何事においても、不意打ちというのは脅威となりうる。普通に遭遇したオニよりも、バックアタックのモムノフの方が怖ろしい。正面からぶつかった角鹿よりも、背後から襲ってきた毒吹きアゲハの方が怖ろしい。要はそういうことなのだろう。
「大体、居間の暖炉使えるようにしたって、この寝室は暖かくならないじゃニャいか! 毎朝震えて目覚めるのは嫌だニャ!」
「確かにな。何か、ちょっとした暖房器具があればいいんだが」
なんて、無い物ねだりをしてみたって仕方ない。幸い今日は休日、少しでも気温が上がるのを待って活動を開始しようとベッドに座り込むと、急に両目を光らせたミーコが布団をかぶったままこちらへにじり寄ってきた。
「暖房器具。……それだニャ! キリヒトよ、ミーコのダンボーになるニャ!」
床に座っていた俺に飛びついて、ミーコが身体を密着させてくる。もふもふとした毛皮に覆われた四肢は冷えており、思わずさすってやりたくなる程だ。

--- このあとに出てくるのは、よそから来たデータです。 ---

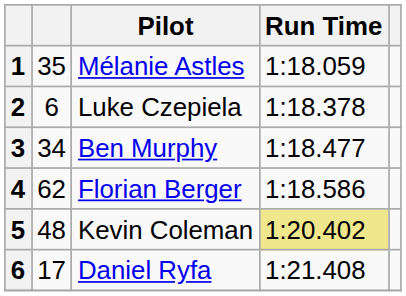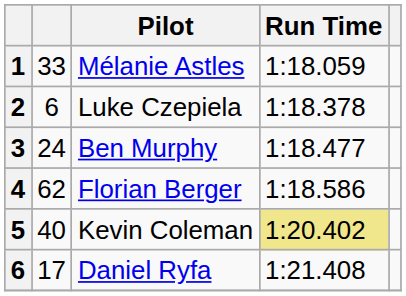Mélanie Astles | column 2: 35 -> 33
Ben Murphy | column 2: 34 -> 24
Kevin Coleman | column 2: 48 -> 40
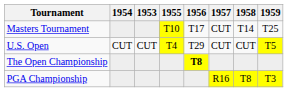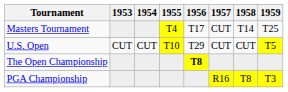columns swapped: 1953 <-> 1954
Masters Tournament | 1955: T10 -> T4
U.S. Open | 1955: T4 -> T10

「ミーコ知ってるニャ。寒い時には、こうして抱き合って暖めあうんだってこと」
「しょうがないなあ。雪山流ってわけかい」
俺の言葉を聞いているのかいないのか、ミーコは俺の胸板に顔を擦りつけて、それこそ子猫か何かのように甘えてくる。ツンと尖った可愛い猫耳が機嫌良さげにピコピコ揺れて、寒さなんて忘れてしまうくらい可愛らしい。

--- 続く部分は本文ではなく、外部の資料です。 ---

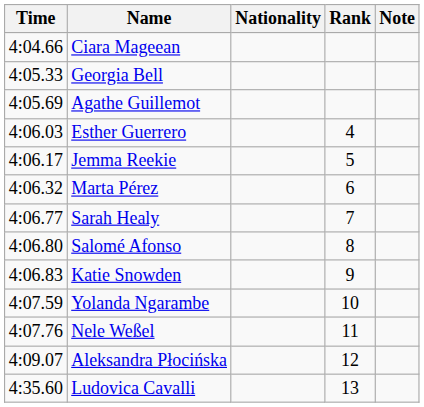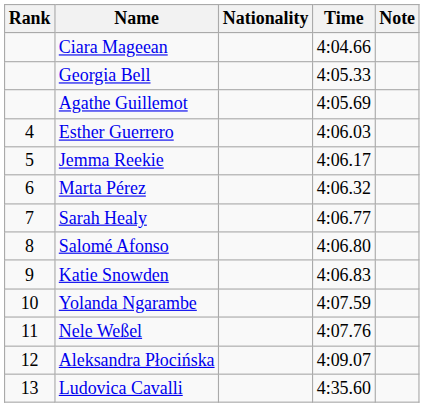columns swapped: Rank <-> Time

ふぅー、ふぅーと鼻息荒くスキンシップの快感を貪るワーキャットの姿は愛しすぎて、これはもう遊んでやらずには居られない。俺の首元の匂いを嗅ぎ始めたミーコの前髪をちょっと持ち上げて白いおでこを晒してやると、猫はちょっと首をかしげた。
「猫の額」
「……?」
「いやあ、狭い場所のことを、猫の額くらいの場所って言うだろ。実際、どんなもんかと思ってなあ」
「そりゃあ、広くはないニャ。ワタシはおでこキャラじゃニャイからニャー」
平然とした表情を装いつつも、普段見られない場所を見られるのはちょっと恥ずかしいらしいのが見て取れる。何度も互いの裸を見せ合い、ほとんど毎日膣内射精している仲だというのに、女性の恥らう基準はよく分からない。可愛いからオールオッケーだが。

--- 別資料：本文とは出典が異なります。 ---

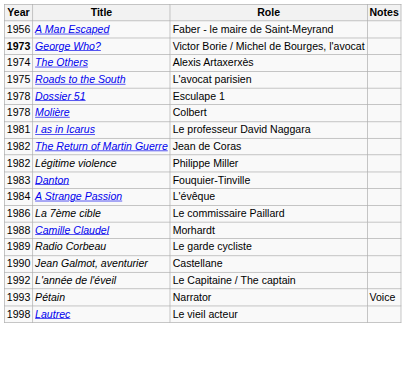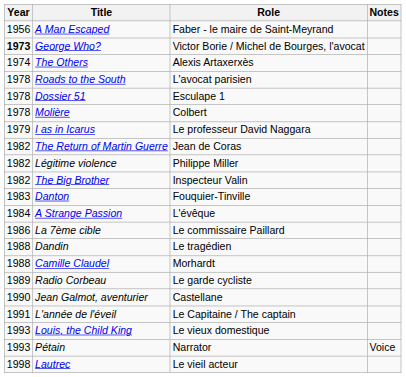Roads to the South | Year: 1975 -> 1978
I as in Icarus | Year: 1981 -> 1979
+ row: 1982 | The Big Brother | Inspecteur Valin
+ row: 1988 | Dandin | Le tragédien
L'année de l'éveil | Year: 1992 -> 1991
+ row: 1993 | Louis, the Child King | Le vieux domestique
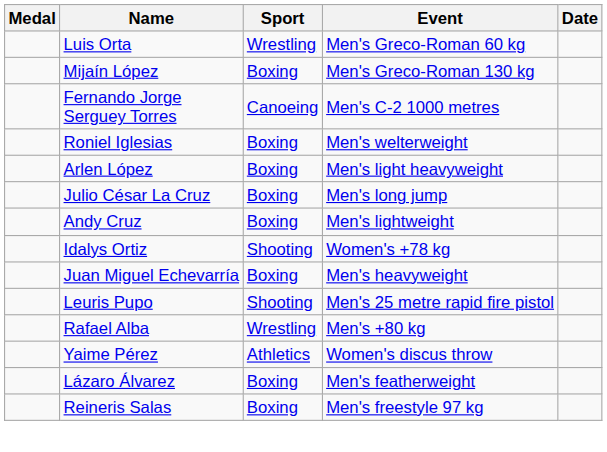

うえー、したー、などと言って前髪をいじり、確かに広いとは言えないおでこを指先でツンツンつついて遊んでいると、弄ばれた彼女が不意に顔を背けた。口を真一文字に引き結び、頬を薄紅色に染めたその表情は差し詰めぷんむくれといったところ。
「もう! いい加減にするニャ! ダンボーの分際で、余計なことするニャ!」
怒ったようなことを言いつつも、伏せられた眼やピンと立った尻尾が彼女のどうしようもない甘え癖を如実に表してしまっている。
強気で愛想の悪いメドゥーサという魔物娘の場合も、本体が強気な態度を取れば取るほど頭の蛇が男のほうへまとわりついて親愛や慕情や愛欲を示すというが、ワーキャットの尻尾もそれと同じようなものなのだろう。本人の意志に関係なく、好きなモノは好きという感情をさらけ出してしまうこれらのパーツは、気まぐれだったり素直になりきれなかったりする娘たちへの魔王閣下からの贈り物だ。
と、そっぽを向いていたミーコが急にこちらへ視線を戻した。ジト目で俺の顔を見上げるちょっと不機嫌そうな顔も、なかなか良いものである。